Task details:
Within the entries below, find the portion that opens with the line containing "(264, 567) = (91, 464): grey" and closes with the line containing "(564, 441) = (813, 460): white". Retype that portion exactly and only.

Supplied material:
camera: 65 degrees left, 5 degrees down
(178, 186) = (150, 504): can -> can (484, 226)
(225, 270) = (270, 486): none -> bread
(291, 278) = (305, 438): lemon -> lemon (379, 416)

...

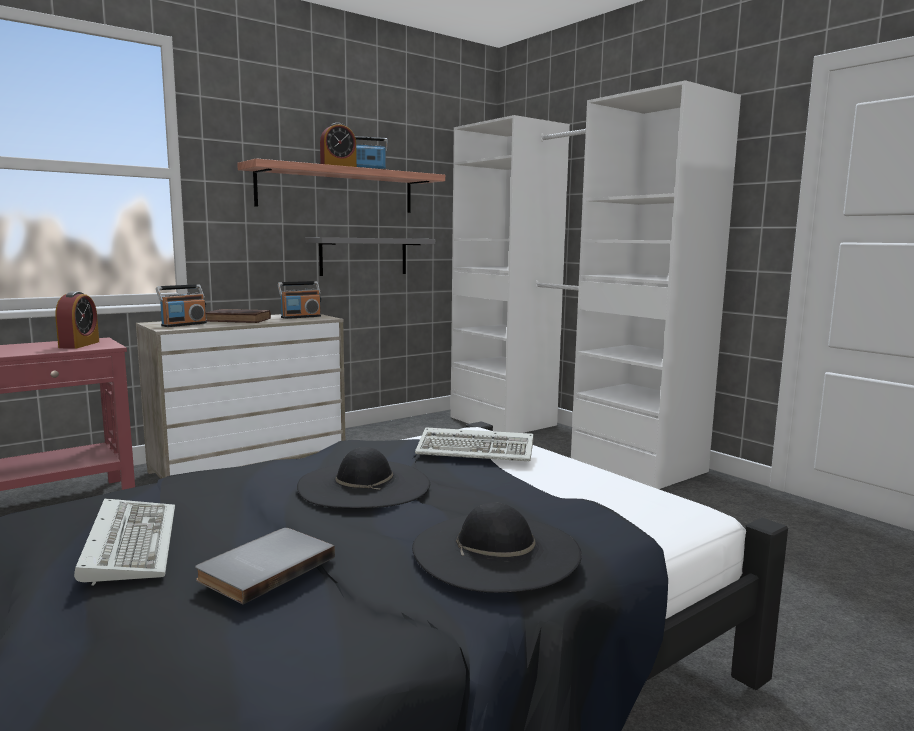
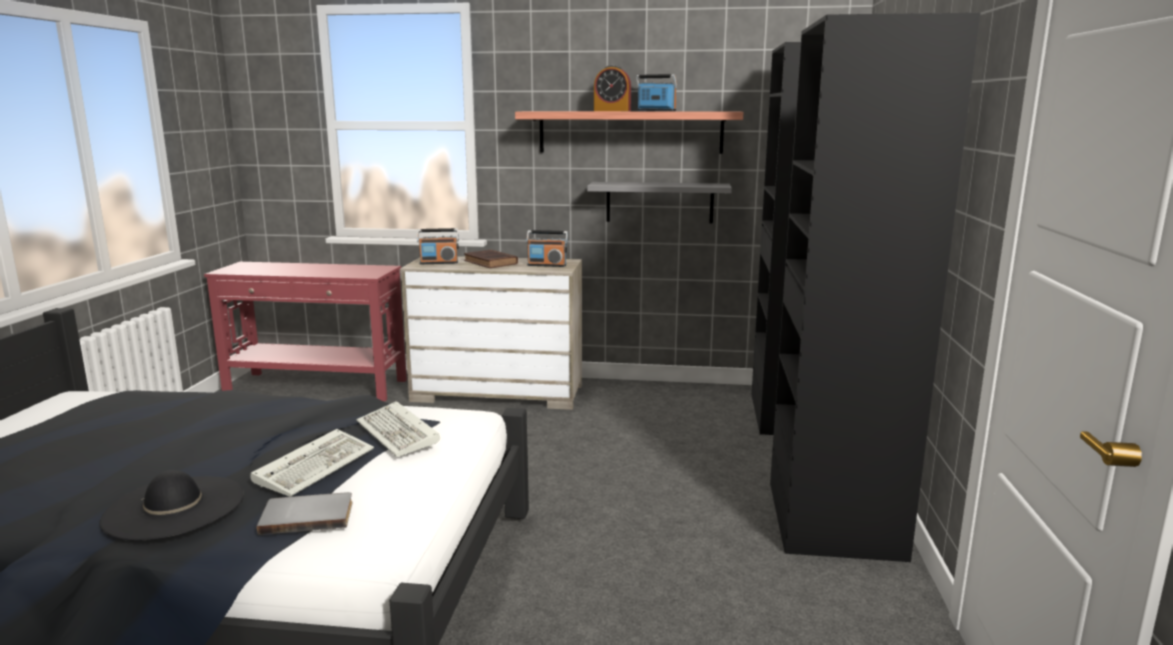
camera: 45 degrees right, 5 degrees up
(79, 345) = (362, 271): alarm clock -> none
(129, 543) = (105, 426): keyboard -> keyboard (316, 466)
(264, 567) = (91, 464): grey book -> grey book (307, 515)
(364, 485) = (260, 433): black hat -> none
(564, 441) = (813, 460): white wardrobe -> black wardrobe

Written solution:
(264, 567) = (91, 464): grey book -> grey book (307, 515)
(364, 485) = (260, 433): black hat -> none
(564, 441) = (813, 460): white wardrobe -> black wardrobe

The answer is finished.